Snowflake supports 3 cloud platforms – AWS (Amazon Web Services), Azure and GCP (Google Cloud Platform).

What is it used for?

Snowflake is a true SaaS offering and runs completely on cloud infrastructure - the benefits of this are that there is:

  • No hardware (virtual or physical) to select, install, configure, or manage
  • Virtually no software to install, configure, or manage
  • Ongoing maintenance, management, upgrades, and tuning are handled by Snowflake

Further benefits of using Snowflake include:

  • It overcomes some of the problems that are common in other hardware-based data warehouses, for example performance and speed. If you want to load data faster, or run a large number of queries, you can scale up/out your virtual warehouse to accommodate these requests.

Scaling Up: This is the process of increasing the size of a warehouse, allowing you to run larger, more complex queries.

Scaling Out: this is the process of adding warehouses to create a multi-cluster warehouse. Multi-cluster warehouses are best utilised for scaling resources to improve concurrency for users/queries.

Performance and speed

The elastic nature of the cloud means that if you want to load data faster, or run a large volume of queries, you can easily scale up your virtual warehouse. Afterwards, you have the option to scale down the virtual warehouse and pay for only the time you used.

Accessibility

With a traditional data warehouse and a large number of users, you could experience concurrency issues (such as delays or failures) when too many queries compete for resources. Snowflake, on the other hand, addresses these issues with its unique multi-cluster architecture - queries from one virtual warehouse never affect the queries from another, and each virtual warehouse can scale up or down as required.

Data sharing capacity

Snowflake's architecture allows for data sharing between users. It also allows organisations to share data with any data consumer — whether they are a Snowflake customer or not — through reader accounts that can be created directly from the user interface.

High availability

Snowflake is distributed across availability zones of the platform on which it runs — either AWS, Azure or GCP — and is designed to operate continuously and tolerate component and network failures with minimal impact to customers.

Snowflake Interface: The Basics

Worksheets: this is where you run SQL queries, as well as perform other Snowflake data loading, definition and manipulation tasks.

SQL (structured query language): standardised programming language that allows you to transform your data in Snowflake.

Databases: all data in Snowflake is maintained in databases. A database is a logical grouping of schemas. Each database belongs to a single Snowflake account.

Schema: a logical grouping of database objects (tables, views, etc.). Each schema belongs to a single database.

Snowflake offers 3 types of tables - Temporary, Transient & Permanent:

Temporary tables: only exist within the session in which they were created and persist only for the remainder of the session. They are not visible to other users or sessions.
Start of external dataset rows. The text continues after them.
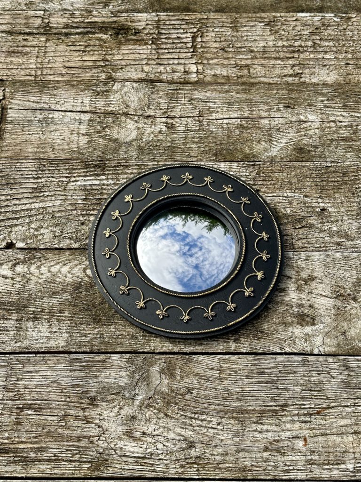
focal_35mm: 48
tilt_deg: -64.7
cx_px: 180
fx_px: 667
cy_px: 241
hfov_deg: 30.3
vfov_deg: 39.7
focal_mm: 6.86
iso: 64
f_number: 1.78
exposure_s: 1/2304
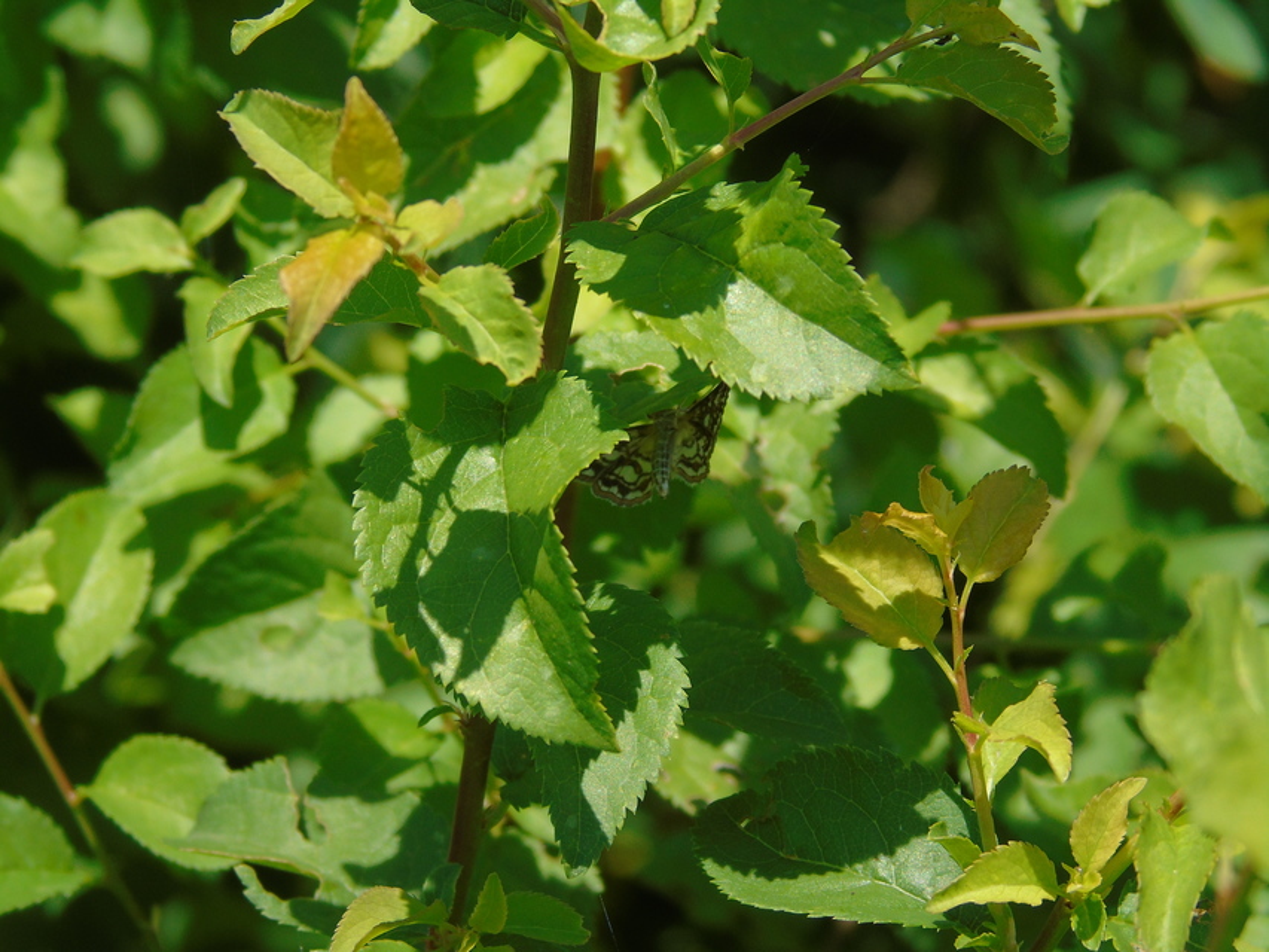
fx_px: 6820
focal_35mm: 186
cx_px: 634
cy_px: 476
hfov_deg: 10.6
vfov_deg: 8.0
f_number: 5
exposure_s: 1/320
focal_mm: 33
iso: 80
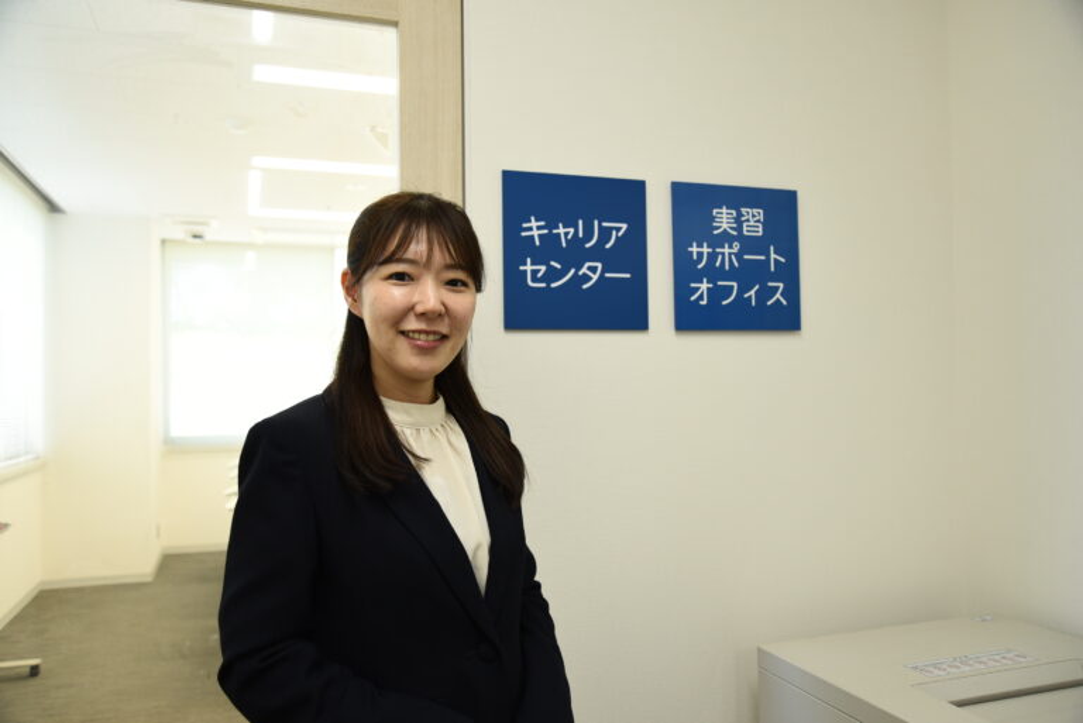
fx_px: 873
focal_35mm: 29
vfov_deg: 45.0
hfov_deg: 63.6
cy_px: 362
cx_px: 542
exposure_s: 1/100
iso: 640
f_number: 4
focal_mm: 29
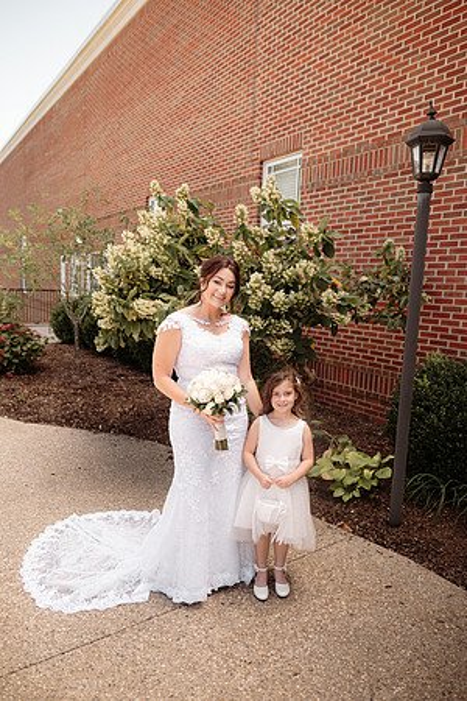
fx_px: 467
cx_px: 234
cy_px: 350
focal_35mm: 24
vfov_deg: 73.7
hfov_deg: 53.1
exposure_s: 1/500
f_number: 2.8
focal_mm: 24
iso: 160
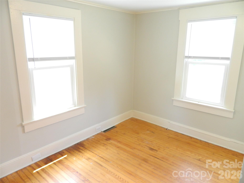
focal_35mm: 25
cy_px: 92
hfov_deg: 69.4
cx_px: 122
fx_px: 176
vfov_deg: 54.9
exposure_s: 1/30
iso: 200
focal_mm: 4.5
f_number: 3.1
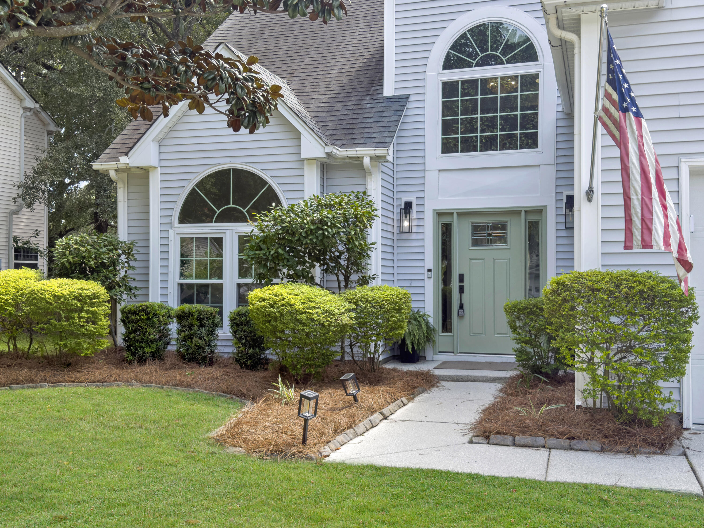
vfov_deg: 38.7
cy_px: 264
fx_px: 752
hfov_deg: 50.1
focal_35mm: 37
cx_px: 352
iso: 64
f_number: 1.8
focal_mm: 6.76
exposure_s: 1/850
Once the session ends, data stored in the table is removed completely from the system and, therefore, is not recoverable, either by the user who created the table or Snowflake.

Transient tables: persist until explicitly dropped and are available to all users with the appropriate privileges. Transient tables are similar to permanent tables with the key difference that they do not have a Fail-safe period - they are specifically designed for transitory data that needs to be maintained beyond each session, but does not need the same level of data protection and recovery provided by permanent tables.

Permanent tables (DEFAULT): similar to transient tables - the key difference is that they do have a Fail-safe period, which provides an additional level of data protection and recovery.